### Data for analysis
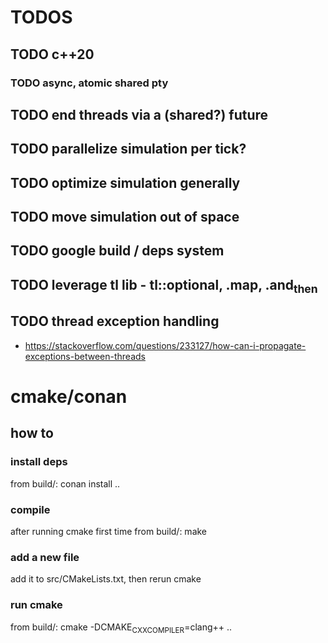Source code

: * TODOS
** TODO c++20
*** TODO async, atomic shared pty
** TODO end threads via a (shared?) future
** TODO parallelize simulation per tick?
** TODO optimize simulation generally
** TODO move simulation out of space
** TODO google build / deps system
** TODO leverage tl lib - tl::optional, .map, .and_then
** TODO thread exception handling
   - https://stackoverflow.com/questions/233127/how-can-i-propagate-exceptions-between-threads

* cmake/conan
** how to
*** install deps
    from build/: conan install ..
*** compile
    after running cmake first time
    from build/: make
*** add a new file
    add it to src/CMakeLists.txt, then rerun cmake
*** run cmake
    from build/: cmake -DCMAKE_CXX_COMPILER=clang++ ..

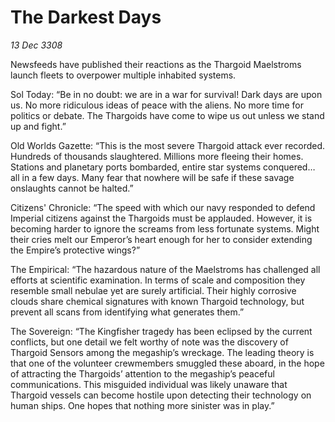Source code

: * The Darkest Days

/13 Dec 3308/

Newsfeeds have published their reactions as the Thargoid Maelstroms launch fleets to overpower multiple inhabited systems. 

Sol Today: “Be in no doubt: we are in a war for survival! Dark days are upon us. No more ridiculous ideas of peace with the aliens. No more time for politics or debate. The Thargoids have come to wipe us out unless we stand up and fight.” 

Old Worlds Gazette: “This is the most severe Thargoid attack ever recorded. Hundreds of thousands slaughtered. Millions more fleeing their homes. Stations and planetary ports bombarded, entire star systems conquered… all in a few days. Many fear that nowhere will be safe if these savage onslaughts cannot be halted.” 

Citizens' Chronicle: “The speed with which our navy responded to defend Imperial citizens against the Thargoids must be applauded. However, it is becoming harder to ignore the screams from less fortunate systems. Might their cries melt our Emperor’s heart enough for her to consider extending the Empire’s protective wings?” 

The Empirical: “The hazardous nature of the Maelstroms has challenged all efforts at scientific examination. In terms of scale and composition they resemble small nebulae yet are surely artificial. Their highly corrosive clouds share chemical signatures with known Thargoid technology, but prevent all scans from identifying what generates them.” 

The Sovereign: “The Kingfisher tragedy has been eclipsed by the current conflicts, but one detail we felt worthy of note was the discovery of Thargoid Sensors among the megaship’s wreckage. The leading theory is that one of the volunteer crewmembers smuggled these aboard, in the hope of attracting the Thargoids’ attention to the megaship’s peaceful communications. This misguided individual was likely unaware that Thargoid vessels can become hostile upon detecting their technology on human ships. One hopes that nothing more sinister was in play.”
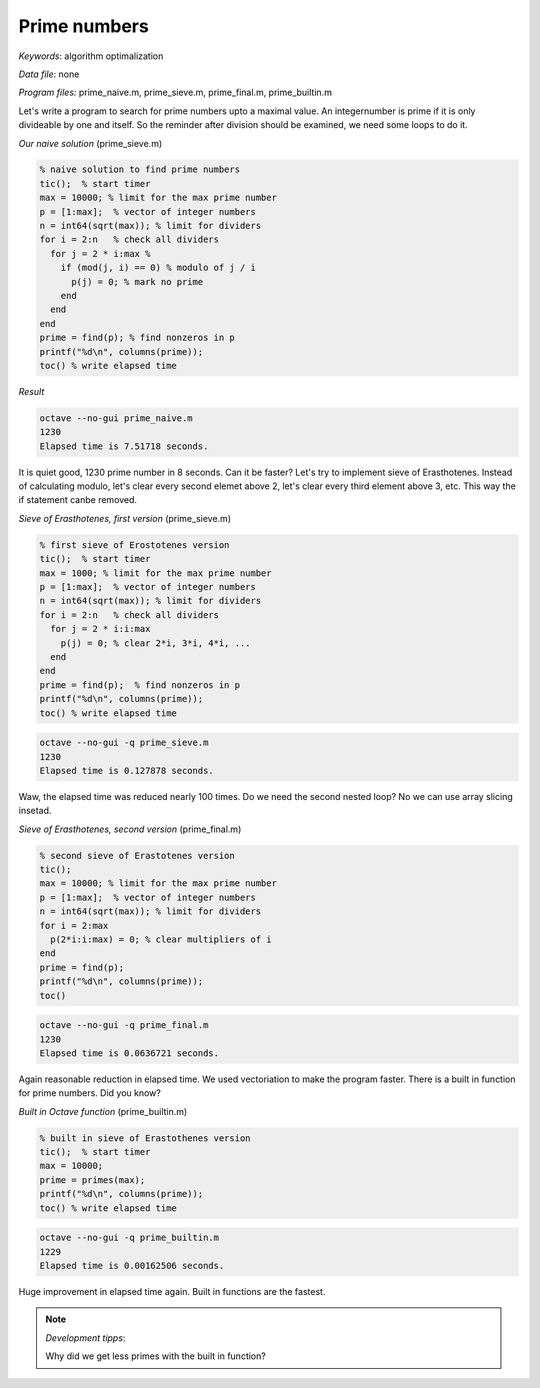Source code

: Prime numbers
=============

*Keywords*: algorithm optimalization

*Data file*: none

*Program files:* prime_naive.m, prime_sieve.m, prime_final.m, prime_builtin.m

Let's write a program to search for prime numbers upto a maximal value.
An integernumber is prime if it is only divideable by one and itself.
So the reminder after division should be examined, we need some loops to do it.

*Our naive solution* (prime_sieve.m)

.. code:: octave

    % naive solution to find prime numbers
    tic();  % start timer
    max = 10000; % limit for the max prime number
    p = [1:max];  % vector of integer numbers
    n = int64(sqrt(max)); % limit for dividers
    for i = 2:n   % check all dividers
      for j = 2 * i:max % 
        if (mod(j, i) == 0) % modulo of j / i
          p(j) = 0; % mark no prime
        end 
      end
    end
    prime = find(p); % find nonzeros in p
    printf("%d\n", columns(prime));
    toc() % write elapsed time

*Result*

.. code:: bash

    octave --no-gui prime_naive.m
    1230
    Elapsed time is 7.51718 seconds.

It is quiet good, 1230 prime number in 8 seconds. Can it be faster?
Let's try to implement sieve of Erasthotenes. Instead of calculating modulo, 
let's clear every second elemet above 2, let's clear every third element 
above 3, etc. This way the if statement canbe removed.

*Sieve of Erasthotenes, first version* (prime_sieve.m)

.. code:: octave

    % first sieve of Erostotenes version
    tic();  % start timer
    max = 1000; % limit for the max prime number
    p = [1:max];  % vector of integer numbers
    n = int64(sqrt(max)); % limit for dividers
    for i = 2:n   % check all dividers
      for j = 2 * i:i:max
        p(j) = 0; % clear 2*i, 3*i, 4*i, ...
      end
    end
    prime = find(p);  % find nonzeros in p
    printf("%d\n", columns(prime));
    toc() % write elapsed time

.. code:: bash

    octave --no-gui -q prime_sieve.m
    1230
    Elapsed time is 0.127878 seconds.

Waw, the elapsed time was reduced nearly 100 times.
Do we need the second nested loop? No we can use array slicing insetad.

*Sieve of Erasthotenes, second version* (prime_final.m)

.. code:: octave

    % second sieve of Erastotenes version
    tic();
    max = 10000; % limit for the max prime number
    p = [1:max];  % vector of integer numbers
    n = int64(sqrt(max)); % limit for dividers
    for i = 2:max
      p(2*i:i:max) = 0; % clear multipliers of i
    end
    prime = find(p);
    printf("%d\n", columns(prime));
    toc()

.. code:: bash

    octave --no-gui -q prime_final.m
    1230
    Elapsed time is 0.0636721 seconds.

Again reasonable reduction in elapsed time. We used vectoriation to make the
program faster. There is a built in function for prime numbers. Did you know?

*Built in Octave function* (prime_builtin.m)

.. code:: octave

    % built in sieve of Erastothenes version
    tic();  % start timer
    max = 10000;
    prime = primes(max);
    printf("%d\n", columns(prime));
    toc() % write elapsed time

.. code:: bash

    octave --no-gui -q prime_builtin.m
    1229
    Elapsed time is 0.00162506 seconds.

Huge improvement in elapsed time again. Built in functions are the fastest.

.. note:: *Development tipps*:

   Why did we get less primes with the built in function?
######
Exercise goal: Please reproduce every entry above exactly, but leave out the pictures.

Response to the exercise:
Source code

: * TODOS
** TODO c++20
*** TODO async, atomic shared pty
** TODO end threads via a (shared?) future
** TODO parallelize simulation per tick?
** TODO optimize simulation generally
** TODO move simulation out of space
** TODO google build / deps system
** TODO leverage tl lib - tl::optional, .map, .and_then
** TODO thread exception handling
   - https://stackoverflow.com/questions/233127/how-can-i-propagate-exceptions-between-threads

* cmake/conan
** how to
*** install deps
    from build/: conan install ..
*** compile
    after running cmake first time
    from build/: make
*** add a new file
    add it to src/CMakeLists.txt, then rerun cmake
*** run cmake
    from build/: cmake -DCMAKE_CXX_COMPILER=clang++ ..

Source code

: * The Darkest Days

/13 Dec 3308/

Newsfeeds have published their reactions as the Thargoid Maelstroms launch fleets to overpower multiple inhabited systems. 

Sol Today: “Be in no doubt: we are in a war for survival! Dark days are upon us. No more ridiculous ideas of peace with the aliens. No more time for politics or debate. The Thargoids have come to wipe us out unless we stand up and fight.” 

Old Worlds Gazette: “This is the most severe Thargoid attack ever recorded. Hundreds of thousands slaughtered. Millions more fleeing their homes. Stations and planetary ports bombarded, entire star systems conquered… all in a few days. Many fear that nowhere will be safe if these savage onslaughts cannot be halted.” 

Citizens' Chronicle: “The speed with which our navy responded to defend Imperial citizens against the Thargoids must be applauded. However, it is becoming harder to ignore the screams from less fortunate systems. Might their cries melt our Emperor’s heart enough for her to consider extending the Empire’s protective wings?” 

The Empirical: “The hazardous nature of the Maelstroms has challenged all efforts at scientific examination. In terms of scale and composition they resemble small nebulae yet are surely artificial. Their highly corrosive clouds share chemical signatures with known Thargoid technology, but prevent all scans from identifying what generates them.” 

The Sovereign: “The Kingfisher tragedy has been eclipsed by the current conflicts, but one detail we felt worthy of note was the discovery of Thargoid Sensors among the megaship’s wreckage. The leading theory is that one of the volunteer crewmembers smuggled these aboard, in the hope of attracting the Thargoids’ attention to the megaship’s peaceful communications. This misguided individual was likely unaware that Thargoid vessels can become hostile upon detecting their technology on human ships. One hopes that nothing more sinister was in play.”
Source code

: Prime numbers
=============

*Keywords*: algorithm optimalization

*Data file*: none

*Program files:* prime_naive.m, prime_sieve.m, prime_final.m, prime_builtin.m

Let's write a program to search for prime numbers upto a maximal value.
An integernumber is prime if it is only divideable by one and itself.
So the reminder after division should be examined, we need some loops to do it.

*Our naive solution* (prime_sieve.m)

.. code:: octave

    % naive solution to find prime numbers
    tic();  % start timer
    max = 10000; % limit for the max prime number
    p = [1:max];  % vector of integer numbers
    n = int64(sqrt(max)); % limit for dividers
    for i = 2:n   % check all dividers
      for j = 2 * i:max % 
        if (mod(j, i) == 0) % modulo of j / i
          p(j) = 0; % mark no prime
        end 
      end
    end
    prime = find(p); % find nonzeros in p
    printf("%d\n", columns(prime));
    toc() % write elapsed time

*Result*

.. code:: bash

    octave --no-gui prime_naive.m
    1230
    Elapsed time is 7.51718 seconds.

It is quiet good, 1230 prime number in 8 seconds. Can it be faster?
Let's try to implement sieve of Erasthotenes. Instead of calculating modulo, 
let's clear every second elemet above 2, let's clear every third element 
above 3, etc. This way the if statement canbe removed.

*Sieve of Erasthotenes, first version* (prime_sieve.m)

.. code:: octave

    % first sieve of Erostotenes version
    tic();  % start timer
    max = 1000; % limit for the max prime number
    p = [1:max];  % vector of integer numbers
    n = int64(sqrt(max)); % limit for dividers
    for i = 2:n   % check all dividers
      for j = 2 * i:i:max
        p(j) = 0; % clear 2*i, 3*i, 4*i, ...
      end
    end
    prime = find(p);  % find nonzeros in p
    printf("%d\n", columns(prime));
    toc() % write elapsed time

.. code:: bash

    octave --no-gui -q prime_sieve.m
    1230
    Elapsed time is 0.127878 seconds.

Waw, the elapsed time was reduced nearly 100 times.
Do we need the second nested loop? No we can use array slicing insetad.

*Sieve of Erasthotenes, second version* (prime_final.m)

.. code:: octave

    % second sieve of Erastotenes version
    tic();
    max = 10000; % limit for the max prime number
    p = [1:max];  % vector of integer numbers
    n = int64(sqrt(max)); % limit for dividers
    for i = 2:max
      p(2*i:i:max) = 0; % clear multipliers of i
    end
    prime = find(p);
    printf("%d\n", columns(prime));
    toc()

.. code:: bash

    octave --no-gui -q prime_final.m
    1230
    Elapsed time is 0.0636721 seconds.

Again reasonable reduction in elapsed time. We used vectoriation to make the
program faster. There is a built in function for prime numbers. Did you know?

*Built in Octave function* (prime_builtin.m)

.. code:: octave

    % built in sieve of Erastothenes version
    tic();  % start timer
    max = 10000;
    prime = primes(max);
    printf("%d\n", columns(prime));
    toc() % write elapsed time

.. code:: bash

    octave --no-gui -q prime_builtin.m
    1229
    Elapsed time is 0.00162506 seconds.

Huge improvement in elapsed time again. Built in functions are the fastest.

.. note:: *Development tipps*:

   Why did we get less primes with the built in function?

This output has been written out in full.